The influence of race, sex, and puberty on incidence, severity, and outcome of juvenile myasthenia gravis beginning before age 20 years was evaluated in 115 patients seen at the University of Virginia, Duke University, and University of North Carolina at Chapel Hill. White patients with prepubertal disease onset had an equal sex ratio, and female predominance increased during and after puberty. Males had less severe disease than females. Black patients showed a constant F:M ratio of 2:1 in all pubertal-onset groups. Spontaneous remissions only occurred in white patients with prepubertal onset; and persistent symptoms for more than 10 years were least frequent in this group. Early thymectomy in white patients was followed by more remissions and milder symptoms than late thymectomy. Black patients had infrequent remissions, and similar disease severity after early or late thymectomy. [1]

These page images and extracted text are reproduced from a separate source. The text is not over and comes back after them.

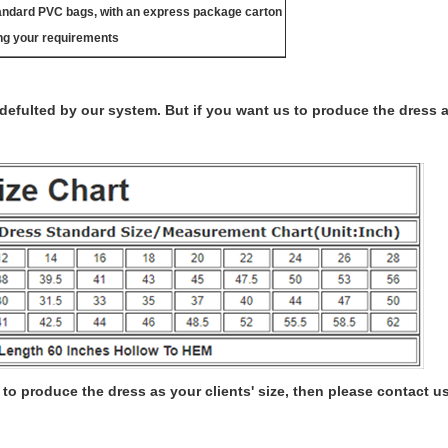
tandard PVC bags, with an express package carton
ng your requirements
s defulted by our system. But if you want us to produce the dress 
to produce the dress as your clients' size, then please contact us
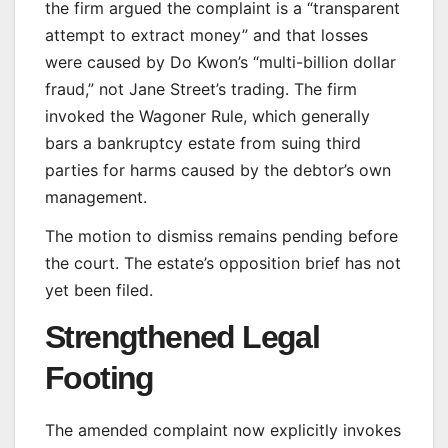
the firm argued the complaint is a “transparent
attempt to extract money” and that losses
were caused by Do Kwon’s “multi-billion dollar
fraud,” not Jane Street’s trading. The firm
invoked the Wagoner Rule, which generally
bars a bankruptcy estate from suing third
parties for harms caused by the debtor’s own
management.
The motion to dismiss remains pending before
the court. The estate’s opposition brief has not
yet been filed.
Strengthened Legal
Footing
The amended complaint now explicitly invokes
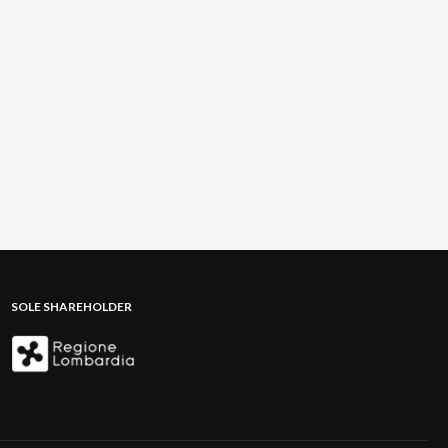
SOLE SHAREHOLDER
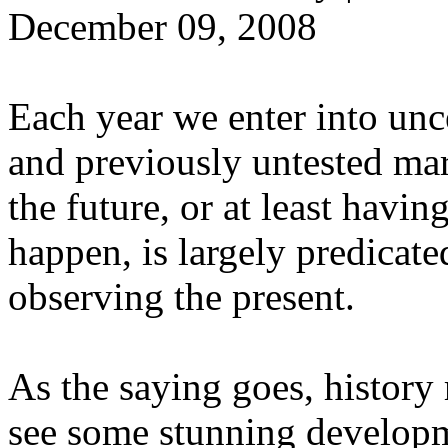
December 09, 2008
Each year we enter into unce
and previously untested mar
the future, or at least havi
happen, is largely predicat
observing the present.
As the saying goes, history 
see some stunning developme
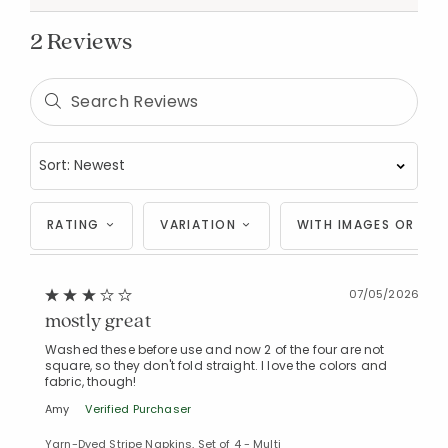
2 Reviews
Added to
RATING
VARIATION
WITH IMAGES OR VID
Manage List
07/05/2026
mostly great
Washed these before use and now 2 of the four are not
square, so they don't fold straight. I love the colors and
fabric, though!
Amy
Verified Purchaser
Yarn-Dyed Stripe Napkins, Set of 4 - Multi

COMMENT. This study documents the importance of race, sex, and puberty on the incidence, severity, response to thymectomy, and outcome in juvenile myasthenia gravis. Thymectomy was most effective in white patients when performed within 1 year of peripubertal disease onset. See Progress in Pediatric Neurology II, Chicago, PNB Publ, August 1994, for further reports of juvenile myasthenia gravis from the University of Iowa, a multicenter study in Italy, and from the Mass General Hospital, Boston.